First, the “10b5-1 Plan” must be established at a time when the insider is unaware of any “material non-public formation” and be through a third party such as an advisor, broker/dealer, or trustee.

Second, the plan must predetermine the number of shares to be traded, at what stock price, and on what date. You may use formulas, an algorithm or a computer program for determining amounts, prices and dates.

Finally, once the plan is established, the insider cannot exercise any influence, stop or change the plan. While there is no specific plan duration, most plans are effective for one year and can be renewed if the aforementioned SEC rules are observed. Of course, the advisor or broker is also prohibited from possessing any “material, non-public information” when executing the trade.
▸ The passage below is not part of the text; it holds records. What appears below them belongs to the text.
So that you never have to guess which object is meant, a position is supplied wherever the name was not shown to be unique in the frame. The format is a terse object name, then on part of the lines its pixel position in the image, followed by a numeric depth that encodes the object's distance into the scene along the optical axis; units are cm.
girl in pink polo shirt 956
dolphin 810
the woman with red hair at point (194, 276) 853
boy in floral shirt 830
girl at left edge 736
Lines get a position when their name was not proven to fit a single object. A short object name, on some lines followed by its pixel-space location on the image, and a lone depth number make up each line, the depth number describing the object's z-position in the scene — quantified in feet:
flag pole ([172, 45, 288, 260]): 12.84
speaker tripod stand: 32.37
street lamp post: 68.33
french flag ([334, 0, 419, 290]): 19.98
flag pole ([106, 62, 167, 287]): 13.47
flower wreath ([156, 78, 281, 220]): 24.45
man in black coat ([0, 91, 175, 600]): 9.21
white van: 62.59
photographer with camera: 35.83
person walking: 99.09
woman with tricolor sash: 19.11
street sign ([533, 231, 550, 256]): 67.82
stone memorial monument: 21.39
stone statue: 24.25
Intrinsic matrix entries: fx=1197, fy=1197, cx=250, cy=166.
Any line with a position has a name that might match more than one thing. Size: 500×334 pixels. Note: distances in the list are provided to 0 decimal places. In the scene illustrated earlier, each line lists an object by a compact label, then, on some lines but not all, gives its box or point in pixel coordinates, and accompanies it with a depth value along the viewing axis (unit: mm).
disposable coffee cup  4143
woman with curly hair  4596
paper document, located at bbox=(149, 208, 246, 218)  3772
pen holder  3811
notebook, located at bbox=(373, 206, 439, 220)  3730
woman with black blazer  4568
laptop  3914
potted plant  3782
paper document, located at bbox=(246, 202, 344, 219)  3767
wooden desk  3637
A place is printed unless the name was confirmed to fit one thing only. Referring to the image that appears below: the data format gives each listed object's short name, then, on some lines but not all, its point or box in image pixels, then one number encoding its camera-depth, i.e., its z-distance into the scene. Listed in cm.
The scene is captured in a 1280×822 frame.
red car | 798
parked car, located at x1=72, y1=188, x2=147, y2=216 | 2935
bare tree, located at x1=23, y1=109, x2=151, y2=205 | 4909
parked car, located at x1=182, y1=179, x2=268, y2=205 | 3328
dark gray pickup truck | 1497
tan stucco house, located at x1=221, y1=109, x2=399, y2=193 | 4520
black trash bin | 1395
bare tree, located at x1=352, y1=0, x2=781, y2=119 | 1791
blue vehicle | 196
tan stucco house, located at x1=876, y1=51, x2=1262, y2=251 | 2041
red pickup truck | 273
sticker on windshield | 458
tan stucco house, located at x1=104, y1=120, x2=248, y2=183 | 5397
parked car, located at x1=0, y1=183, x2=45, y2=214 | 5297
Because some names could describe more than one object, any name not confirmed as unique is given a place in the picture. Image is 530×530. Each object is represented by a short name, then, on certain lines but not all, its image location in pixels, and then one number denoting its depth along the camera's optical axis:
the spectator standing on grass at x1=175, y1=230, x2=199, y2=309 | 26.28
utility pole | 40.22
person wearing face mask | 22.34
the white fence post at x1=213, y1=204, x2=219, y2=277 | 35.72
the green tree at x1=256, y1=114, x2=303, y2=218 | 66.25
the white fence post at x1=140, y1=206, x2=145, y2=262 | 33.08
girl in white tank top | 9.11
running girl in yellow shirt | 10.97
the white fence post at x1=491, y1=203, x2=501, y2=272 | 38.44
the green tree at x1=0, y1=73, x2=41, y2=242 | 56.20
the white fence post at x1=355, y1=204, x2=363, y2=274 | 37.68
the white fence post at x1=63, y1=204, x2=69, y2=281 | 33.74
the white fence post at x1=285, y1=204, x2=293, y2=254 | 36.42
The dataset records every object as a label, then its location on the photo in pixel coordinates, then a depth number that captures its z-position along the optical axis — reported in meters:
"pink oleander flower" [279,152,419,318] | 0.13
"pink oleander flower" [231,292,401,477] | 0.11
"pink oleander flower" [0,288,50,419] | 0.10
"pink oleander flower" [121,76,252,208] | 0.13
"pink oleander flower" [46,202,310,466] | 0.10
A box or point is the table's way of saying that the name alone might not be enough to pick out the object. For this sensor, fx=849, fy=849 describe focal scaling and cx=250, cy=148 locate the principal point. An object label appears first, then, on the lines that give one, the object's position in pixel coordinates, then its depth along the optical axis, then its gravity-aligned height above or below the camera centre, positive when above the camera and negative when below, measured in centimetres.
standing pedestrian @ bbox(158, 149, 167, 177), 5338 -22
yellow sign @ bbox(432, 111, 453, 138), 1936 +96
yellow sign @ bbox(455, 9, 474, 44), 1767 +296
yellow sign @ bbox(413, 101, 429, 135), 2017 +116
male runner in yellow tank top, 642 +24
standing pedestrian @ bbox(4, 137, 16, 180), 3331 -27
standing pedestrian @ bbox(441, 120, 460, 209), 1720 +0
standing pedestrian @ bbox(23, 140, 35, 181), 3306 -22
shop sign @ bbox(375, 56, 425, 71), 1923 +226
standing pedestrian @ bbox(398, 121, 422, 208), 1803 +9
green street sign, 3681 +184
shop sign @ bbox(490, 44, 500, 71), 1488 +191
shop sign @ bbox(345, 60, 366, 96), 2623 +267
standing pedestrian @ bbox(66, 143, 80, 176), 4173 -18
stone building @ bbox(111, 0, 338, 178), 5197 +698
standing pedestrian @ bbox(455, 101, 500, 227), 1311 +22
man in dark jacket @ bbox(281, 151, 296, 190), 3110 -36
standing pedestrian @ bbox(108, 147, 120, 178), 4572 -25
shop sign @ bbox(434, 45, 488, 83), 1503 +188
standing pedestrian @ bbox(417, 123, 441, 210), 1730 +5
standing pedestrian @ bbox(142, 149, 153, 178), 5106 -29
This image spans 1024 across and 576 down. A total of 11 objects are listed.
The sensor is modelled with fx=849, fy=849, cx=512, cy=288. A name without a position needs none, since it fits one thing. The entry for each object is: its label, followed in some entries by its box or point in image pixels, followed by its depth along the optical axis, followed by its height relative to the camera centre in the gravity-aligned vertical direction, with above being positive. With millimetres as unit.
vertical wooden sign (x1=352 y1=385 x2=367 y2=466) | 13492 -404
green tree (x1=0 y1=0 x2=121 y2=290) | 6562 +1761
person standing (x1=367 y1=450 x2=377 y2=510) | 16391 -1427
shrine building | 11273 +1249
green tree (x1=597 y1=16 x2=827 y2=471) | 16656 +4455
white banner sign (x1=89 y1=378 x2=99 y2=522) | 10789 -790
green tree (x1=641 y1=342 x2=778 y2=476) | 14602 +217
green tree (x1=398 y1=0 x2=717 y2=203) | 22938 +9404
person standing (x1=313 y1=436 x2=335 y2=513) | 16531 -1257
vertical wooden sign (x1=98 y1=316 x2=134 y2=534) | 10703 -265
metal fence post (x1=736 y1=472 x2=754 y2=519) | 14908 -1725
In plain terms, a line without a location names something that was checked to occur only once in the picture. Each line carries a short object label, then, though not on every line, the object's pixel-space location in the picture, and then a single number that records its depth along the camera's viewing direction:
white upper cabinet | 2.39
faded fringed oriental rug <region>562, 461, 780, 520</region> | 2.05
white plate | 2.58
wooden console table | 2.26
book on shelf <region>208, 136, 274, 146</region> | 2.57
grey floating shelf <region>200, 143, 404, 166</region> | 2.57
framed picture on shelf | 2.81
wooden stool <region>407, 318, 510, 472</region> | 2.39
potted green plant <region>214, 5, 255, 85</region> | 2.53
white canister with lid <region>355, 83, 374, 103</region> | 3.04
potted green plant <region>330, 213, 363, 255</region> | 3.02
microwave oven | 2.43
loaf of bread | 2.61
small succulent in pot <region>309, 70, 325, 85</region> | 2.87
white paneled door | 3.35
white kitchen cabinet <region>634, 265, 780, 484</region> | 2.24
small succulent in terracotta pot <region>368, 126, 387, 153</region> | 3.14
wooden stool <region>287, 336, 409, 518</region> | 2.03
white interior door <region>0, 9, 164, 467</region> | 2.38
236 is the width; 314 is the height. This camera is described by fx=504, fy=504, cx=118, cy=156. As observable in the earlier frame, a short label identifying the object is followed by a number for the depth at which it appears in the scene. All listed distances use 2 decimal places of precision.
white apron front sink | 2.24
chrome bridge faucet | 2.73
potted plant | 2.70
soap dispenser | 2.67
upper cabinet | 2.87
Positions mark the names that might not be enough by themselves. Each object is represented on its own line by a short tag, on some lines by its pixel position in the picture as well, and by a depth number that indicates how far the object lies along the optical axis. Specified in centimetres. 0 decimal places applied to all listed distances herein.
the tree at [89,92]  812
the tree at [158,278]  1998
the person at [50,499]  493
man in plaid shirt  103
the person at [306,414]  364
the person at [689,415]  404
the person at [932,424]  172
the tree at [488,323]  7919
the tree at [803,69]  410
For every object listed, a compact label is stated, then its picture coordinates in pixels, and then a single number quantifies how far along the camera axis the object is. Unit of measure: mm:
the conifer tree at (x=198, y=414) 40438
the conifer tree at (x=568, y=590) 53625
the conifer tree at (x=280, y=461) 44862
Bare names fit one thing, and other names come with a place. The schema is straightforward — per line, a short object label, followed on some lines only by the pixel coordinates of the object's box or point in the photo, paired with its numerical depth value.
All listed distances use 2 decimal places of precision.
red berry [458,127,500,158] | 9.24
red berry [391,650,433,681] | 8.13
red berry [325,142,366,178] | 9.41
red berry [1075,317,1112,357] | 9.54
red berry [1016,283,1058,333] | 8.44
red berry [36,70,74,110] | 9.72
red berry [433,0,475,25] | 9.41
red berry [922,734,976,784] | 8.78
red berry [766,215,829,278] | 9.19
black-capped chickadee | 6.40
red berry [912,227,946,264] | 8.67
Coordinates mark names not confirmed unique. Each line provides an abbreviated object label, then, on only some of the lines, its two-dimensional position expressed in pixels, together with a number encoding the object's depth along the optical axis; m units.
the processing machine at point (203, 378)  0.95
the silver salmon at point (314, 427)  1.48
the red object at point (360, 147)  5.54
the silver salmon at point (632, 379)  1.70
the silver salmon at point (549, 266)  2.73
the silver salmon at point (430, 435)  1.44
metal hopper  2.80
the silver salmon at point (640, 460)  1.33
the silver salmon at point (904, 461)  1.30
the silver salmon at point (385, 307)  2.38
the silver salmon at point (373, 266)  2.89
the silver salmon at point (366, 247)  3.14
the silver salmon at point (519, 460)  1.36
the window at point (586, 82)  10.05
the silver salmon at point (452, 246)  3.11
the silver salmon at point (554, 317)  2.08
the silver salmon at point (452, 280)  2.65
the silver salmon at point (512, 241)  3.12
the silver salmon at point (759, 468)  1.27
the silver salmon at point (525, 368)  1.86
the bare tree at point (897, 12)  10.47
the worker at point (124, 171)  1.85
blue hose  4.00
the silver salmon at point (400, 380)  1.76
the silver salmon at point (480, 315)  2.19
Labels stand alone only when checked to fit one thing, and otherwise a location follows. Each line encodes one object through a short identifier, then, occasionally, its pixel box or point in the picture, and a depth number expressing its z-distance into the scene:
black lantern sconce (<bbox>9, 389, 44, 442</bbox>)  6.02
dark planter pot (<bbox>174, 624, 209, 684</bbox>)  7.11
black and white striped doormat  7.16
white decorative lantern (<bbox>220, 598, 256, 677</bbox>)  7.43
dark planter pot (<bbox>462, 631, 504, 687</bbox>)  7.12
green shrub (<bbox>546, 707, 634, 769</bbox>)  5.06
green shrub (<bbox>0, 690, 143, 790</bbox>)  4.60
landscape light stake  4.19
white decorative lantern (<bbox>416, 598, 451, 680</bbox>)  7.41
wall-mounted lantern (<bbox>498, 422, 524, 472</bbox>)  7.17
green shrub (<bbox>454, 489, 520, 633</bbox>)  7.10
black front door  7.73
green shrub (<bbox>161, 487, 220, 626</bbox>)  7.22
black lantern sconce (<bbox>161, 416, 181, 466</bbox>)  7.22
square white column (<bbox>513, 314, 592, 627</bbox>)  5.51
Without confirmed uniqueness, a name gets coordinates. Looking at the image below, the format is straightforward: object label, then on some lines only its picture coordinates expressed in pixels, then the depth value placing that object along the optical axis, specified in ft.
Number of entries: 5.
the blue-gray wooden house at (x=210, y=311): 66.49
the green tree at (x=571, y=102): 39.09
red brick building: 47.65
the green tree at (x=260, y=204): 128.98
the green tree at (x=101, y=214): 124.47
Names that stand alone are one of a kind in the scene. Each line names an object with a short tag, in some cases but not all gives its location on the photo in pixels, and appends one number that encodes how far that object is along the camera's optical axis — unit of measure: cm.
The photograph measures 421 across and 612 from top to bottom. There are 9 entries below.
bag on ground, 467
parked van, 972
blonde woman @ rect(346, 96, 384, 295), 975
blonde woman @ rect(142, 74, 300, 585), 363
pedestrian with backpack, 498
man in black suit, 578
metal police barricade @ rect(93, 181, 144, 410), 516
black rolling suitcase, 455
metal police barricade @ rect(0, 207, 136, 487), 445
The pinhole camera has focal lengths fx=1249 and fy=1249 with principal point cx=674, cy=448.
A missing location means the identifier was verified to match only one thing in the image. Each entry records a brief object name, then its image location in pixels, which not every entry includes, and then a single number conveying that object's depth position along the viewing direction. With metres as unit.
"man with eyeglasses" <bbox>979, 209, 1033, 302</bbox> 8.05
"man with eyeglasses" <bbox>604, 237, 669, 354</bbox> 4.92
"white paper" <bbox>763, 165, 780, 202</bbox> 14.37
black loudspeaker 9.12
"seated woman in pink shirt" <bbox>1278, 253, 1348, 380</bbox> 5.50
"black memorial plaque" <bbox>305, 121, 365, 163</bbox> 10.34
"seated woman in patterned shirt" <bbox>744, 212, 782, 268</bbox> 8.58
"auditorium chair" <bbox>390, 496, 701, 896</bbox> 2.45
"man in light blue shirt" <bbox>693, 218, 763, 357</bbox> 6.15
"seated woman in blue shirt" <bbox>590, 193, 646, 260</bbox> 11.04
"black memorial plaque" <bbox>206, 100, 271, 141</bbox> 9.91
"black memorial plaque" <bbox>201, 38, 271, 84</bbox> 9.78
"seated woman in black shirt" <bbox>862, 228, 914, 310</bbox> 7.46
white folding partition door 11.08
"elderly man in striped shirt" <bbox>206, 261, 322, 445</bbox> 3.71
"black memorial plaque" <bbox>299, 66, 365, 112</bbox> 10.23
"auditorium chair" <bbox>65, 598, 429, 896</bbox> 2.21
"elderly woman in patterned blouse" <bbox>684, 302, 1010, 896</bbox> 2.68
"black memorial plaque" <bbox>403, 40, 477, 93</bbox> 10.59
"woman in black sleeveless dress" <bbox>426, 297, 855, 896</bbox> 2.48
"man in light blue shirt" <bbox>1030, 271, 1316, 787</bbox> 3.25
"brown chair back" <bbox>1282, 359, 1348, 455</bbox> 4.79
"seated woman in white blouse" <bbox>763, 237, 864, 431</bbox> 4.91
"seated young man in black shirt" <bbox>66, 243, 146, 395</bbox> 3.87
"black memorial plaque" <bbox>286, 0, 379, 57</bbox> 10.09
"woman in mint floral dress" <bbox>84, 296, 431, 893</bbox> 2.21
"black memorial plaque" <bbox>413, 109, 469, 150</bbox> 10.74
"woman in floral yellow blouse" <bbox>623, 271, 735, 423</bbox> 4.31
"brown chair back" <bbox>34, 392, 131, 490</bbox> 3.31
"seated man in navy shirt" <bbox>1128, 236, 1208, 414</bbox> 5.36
A simple example of a “10b5-1 Plan” might read as follows: Sell 10,000 shares on the first day of each quarter at a price no lower than $50 per share. There is a lot of flexibility in the plan design, but all the rules must be strictly followed. If these conditions are met, then the insider’s knowledge of “material, non-public information” is not an issue when the stock is traded, even if the executive later becomes aware of such information.

With a “10b5-1 Plan” in effect, the executive, director or other corporate insider could begin diversifying his or her stock holdings without the constant worry of violating the SEC insider- trading rules.

Additionally, a “10b5-1 Plan” can be designed for someone who might have future liquidity needs like funding for a child’s education. Moreover, corporations who wish to buy back stock of their company over a period of time can also implement a “10b5-1 Plan.”

For instance, a corporation during blackout periods could employ a “limit order” strategy to protect the stock price. This would help the corporation protect the stock price during the buyback period.

The SEC does not require the corporation to establish the “10b5-1 Plan.” Any individual can establish a plan. However, most advisors agree that it would be prudent for individuals to inform and discuss their intentions with the corporation before implementing this strategy, since the corporation may have to modify their existing trading policies to enable the new plan.

As always, before entering into any type of securities trading plan first consult a knowledgeable securities attorney.